* [WHAT YOU WILL DO]:
Reproduce every line of the records below verbatim and in the same order, leaving nothing out.

* [RECORDS FOR THE TASK]:
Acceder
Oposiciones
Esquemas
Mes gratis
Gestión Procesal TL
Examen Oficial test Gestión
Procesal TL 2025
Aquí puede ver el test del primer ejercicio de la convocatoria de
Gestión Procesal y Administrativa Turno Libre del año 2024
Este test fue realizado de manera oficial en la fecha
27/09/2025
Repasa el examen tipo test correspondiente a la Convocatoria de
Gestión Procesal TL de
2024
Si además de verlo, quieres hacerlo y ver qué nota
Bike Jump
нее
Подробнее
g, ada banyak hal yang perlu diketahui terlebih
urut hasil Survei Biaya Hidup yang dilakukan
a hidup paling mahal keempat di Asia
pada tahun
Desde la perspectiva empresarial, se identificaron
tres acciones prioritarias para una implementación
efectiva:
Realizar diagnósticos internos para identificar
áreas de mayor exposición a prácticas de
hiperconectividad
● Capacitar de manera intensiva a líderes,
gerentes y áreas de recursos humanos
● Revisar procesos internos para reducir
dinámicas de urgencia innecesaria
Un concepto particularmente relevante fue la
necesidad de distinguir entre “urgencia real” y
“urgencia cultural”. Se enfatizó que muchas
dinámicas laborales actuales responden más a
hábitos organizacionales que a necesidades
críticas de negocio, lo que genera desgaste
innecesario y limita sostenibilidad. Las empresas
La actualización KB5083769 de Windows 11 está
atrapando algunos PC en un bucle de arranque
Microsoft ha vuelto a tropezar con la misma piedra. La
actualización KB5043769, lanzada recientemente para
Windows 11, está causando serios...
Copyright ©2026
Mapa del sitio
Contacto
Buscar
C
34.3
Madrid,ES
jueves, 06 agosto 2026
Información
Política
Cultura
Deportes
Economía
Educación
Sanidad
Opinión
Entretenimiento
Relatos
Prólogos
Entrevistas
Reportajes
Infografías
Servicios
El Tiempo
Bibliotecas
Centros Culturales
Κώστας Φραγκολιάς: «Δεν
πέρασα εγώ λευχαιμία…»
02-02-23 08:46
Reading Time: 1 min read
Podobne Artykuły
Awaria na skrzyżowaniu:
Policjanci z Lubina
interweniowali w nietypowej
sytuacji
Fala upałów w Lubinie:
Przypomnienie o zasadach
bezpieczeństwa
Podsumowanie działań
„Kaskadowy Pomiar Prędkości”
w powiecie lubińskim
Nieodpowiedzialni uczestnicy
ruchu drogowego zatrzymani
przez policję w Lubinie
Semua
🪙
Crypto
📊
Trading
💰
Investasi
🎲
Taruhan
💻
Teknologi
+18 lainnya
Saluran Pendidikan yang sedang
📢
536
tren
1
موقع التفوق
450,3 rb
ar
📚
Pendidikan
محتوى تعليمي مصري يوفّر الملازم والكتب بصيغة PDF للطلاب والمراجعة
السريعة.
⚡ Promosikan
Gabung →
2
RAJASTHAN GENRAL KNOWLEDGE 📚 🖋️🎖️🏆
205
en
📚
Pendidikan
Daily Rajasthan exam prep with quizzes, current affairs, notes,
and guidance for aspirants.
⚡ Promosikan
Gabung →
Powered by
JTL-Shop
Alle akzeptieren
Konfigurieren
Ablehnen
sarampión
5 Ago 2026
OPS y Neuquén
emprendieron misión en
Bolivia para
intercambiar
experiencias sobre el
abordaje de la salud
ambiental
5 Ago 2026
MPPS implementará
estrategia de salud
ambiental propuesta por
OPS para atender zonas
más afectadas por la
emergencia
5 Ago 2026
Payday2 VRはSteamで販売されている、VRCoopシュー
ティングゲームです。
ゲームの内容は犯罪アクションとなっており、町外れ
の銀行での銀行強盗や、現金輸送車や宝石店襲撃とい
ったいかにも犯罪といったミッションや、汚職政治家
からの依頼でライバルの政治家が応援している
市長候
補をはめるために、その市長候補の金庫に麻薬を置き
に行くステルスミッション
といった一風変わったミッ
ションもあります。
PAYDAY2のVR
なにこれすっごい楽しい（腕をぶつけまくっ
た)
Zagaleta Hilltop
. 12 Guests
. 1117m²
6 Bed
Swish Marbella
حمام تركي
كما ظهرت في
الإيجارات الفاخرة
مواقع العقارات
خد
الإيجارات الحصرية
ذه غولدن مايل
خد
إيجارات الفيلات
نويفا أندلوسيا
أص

* [RESULT OF THIS TASK]:
Acceder
Oposiciones
Esquemas
Mes gratis
Gestión Procesal TL
Examen Oficial test Gestión
Procesal TL 2025
Aquí puede ver el test del primer ejercicio de la convocatoria de
Gestión Procesal y Administrativa Turno Libre del año 2024
Este test fue realizado de manera oficial en la fecha
27/09/2025
Repasa el examen tipo test correspondiente a la Convocatoria de
Gestión Procesal TL de
2024
Si además de verlo, quieres hacerlo y ver qué nota
Bike Jump
нее
Подробнее
g, ada banyak hal yang perlu diketahui terlebih
urut hasil Survei Biaya Hidup yang dilakukan
a hidup paling mahal keempat di Asia
pada tahun
Desde la perspectiva empresarial, se identificaron
tres acciones prioritarias para una implementación
efectiva:
Realizar diagnósticos internos para identificar
áreas de mayor exposición a prácticas de
hiperconectividad
● Capacitar de manera intensiva a líderes,
gerentes y áreas de recursos humanos
● Revisar procesos internos para reducir
dinámicas de urgencia innecesaria
Un concepto particularmente relevante fue la
necesidad de distinguir entre “urgencia real” y
“urgencia cultural”. Se enfatizó que muchas
dinámicas laborales actuales responden más a
hábitos organizacionales que a necesidades
críticas de negocio, lo que genera desgaste
innecesario y limita sostenibilidad. Las empresas
La actualización KB5083769 de Windows 11 está
atrapando algunos PC en un bucle de arranque
Microsoft ha vuelto a tropezar con la misma piedra. La
actualización KB5043769, lanzada recientemente para
Windows 11, está causando serios...
Copyright ©2026
Mapa del sitio
Contacto
Buscar
C
34.3
Madrid,ES
jueves, 06 agosto 2026
Información
Política
Cultura
Deportes
Economía
Educación
Sanidad
Opinión
Entretenimiento
Relatos
Prólogos
Entrevistas
Reportajes
Infografías
Servicios
El Tiempo
Bibliotecas
Centros Culturales
Κώστας Φραγκολιάς: «Δεν
πέρασα εγώ λευχαιμία…»
02-02-23 08:46
Reading Time: 1 min read
Podobne Artykuły
Awaria na skrzyżowaniu:
Policjanci z Lubina
interweniowali w nietypowej
sytuacji
Fala upałów w Lubinie:
Przypomnienie o zasadach
bezpieczeństwa
Podsumowanie działań
„Kaskadowy Pomiar Prędkości”
w powiecie lubińskim
Nieodpowiedzialni uczestnicy
ruchu drogowego zatrzymani
przez policję w Lubinie
Semua
🪙
Crypto
📊
Trading
💰
Investasi
🎲
Taruhan
💻
Teknologi
+18 lainnya
Saluran Pendidikan yang sedang
📢
536
tren
1
موقع التفوق
450,3 rb
ar
📚
Pendidikan
محتوى تعليمي مصري يوفّر الملازم والكتب بصيغة PDF للطلاب والمراجعة
السريعة.
⚡ Promosikan
Gabung →
2
RAJASTHAN GENRAL KNOWLEDGE 📚 🖋️🎖️🏆
205
en
📚
Pendidikan
Daily Rajasthan exam prep with quizzes, current affairs, notes,
and guidance for aspirants.
⚡ Promosikan
Gabung →
Powered by
JTL-Shop
Alle akzeptieren
Konfigurieren
Ablehnen
sarampión
5 Ago 2026
OPS y Neuquén
emprendieron misión en
Bolivia para
intercambiar
experiencias sobre el
abordaje de la salud
ambiental
5 Ago 2026
MPPS implementará
estrategia de salud
ambiental propuesta por
OPS para atender zonas
más afectadas por la
emergencia
5 Ago 2026
Payday2 VRはSteamで販売されている、VRCoopシュー
ティングゲームです。
ゲームの内容は犯罪アクションとなっており、町外れ
の銀行での銀行強盗や、現金輸送車や宝石店襲撃とい
ったいかにも犯罪といったミッションや、汚職政治家
からの依頼でライバルの政治家が応援している
市長候
補をはめるために、その市長候補の金庫に麻薬を置き
に行くステルスミッション
といった一風変わったミッ
ションもあります。
PAYDAY2のVR
なにこれすっごい楽しい（腕をぶつけまくっ
た)
Zagaleta Hilltop
. 12 Guests
. 1117m²
6 Bed
Swish Marbella
حمام تركي
كما ظهرت في
الإيجارات الفاخرة
مواقع العقارات
خد
الإيجارات الحصرية
ذه غولدن مايل
خد
إيجارات الفيلات
نويفا أندلوسيا
أص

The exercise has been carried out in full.